═══ GIVEN MATERIAL

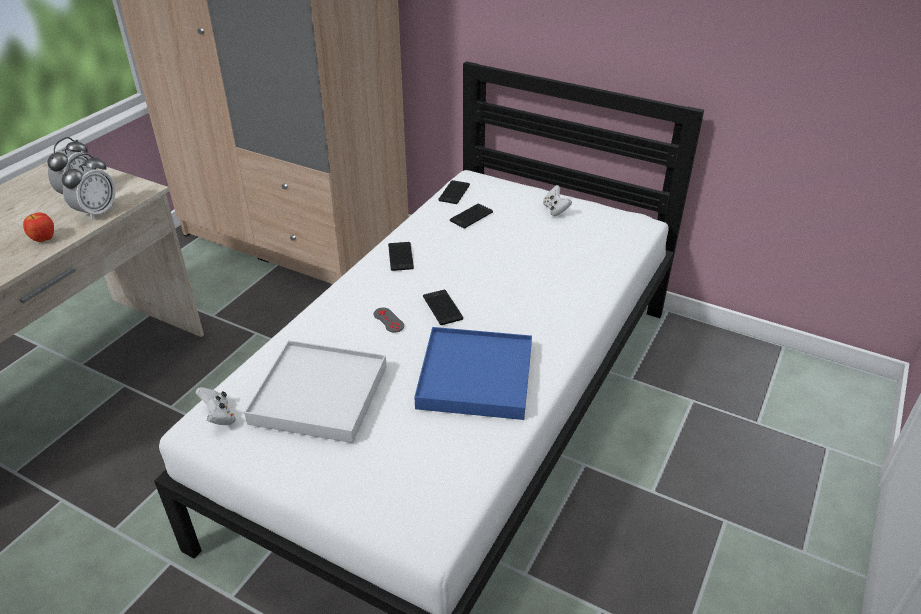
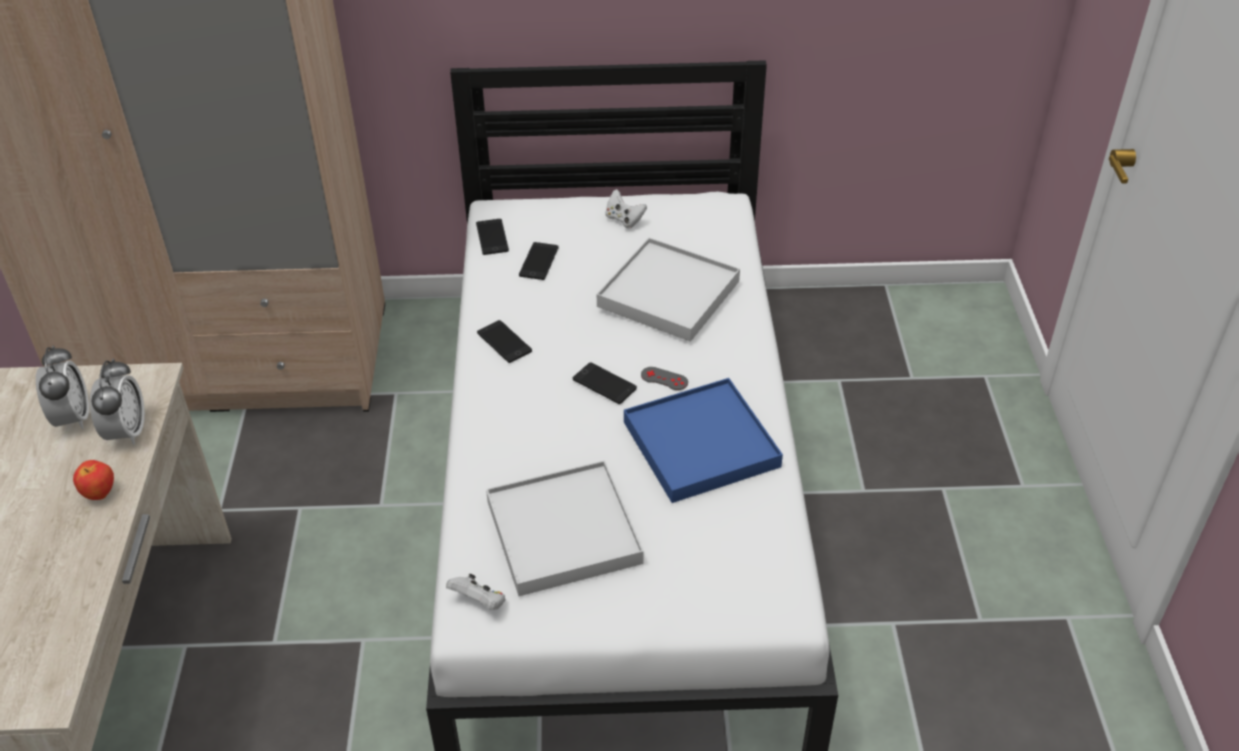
camera: 30 degrees left, 5 degrees up
grey game controller [373,308,404,332] -> grey game controller moved to [641,367,688,390]
none -> white tray [597,238,740,342]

══════

WORK INSTRUCTION
The result should be an exact copy of the material, containing no pictures.

OUTPUT FOR THIS EXERCISE
camera: 30 degrees left, 5 degrees up
grey game controller [373,308,404,332] -> grey game controller moved to [641,367,688,390]
none -> white tray [597,238,740,342]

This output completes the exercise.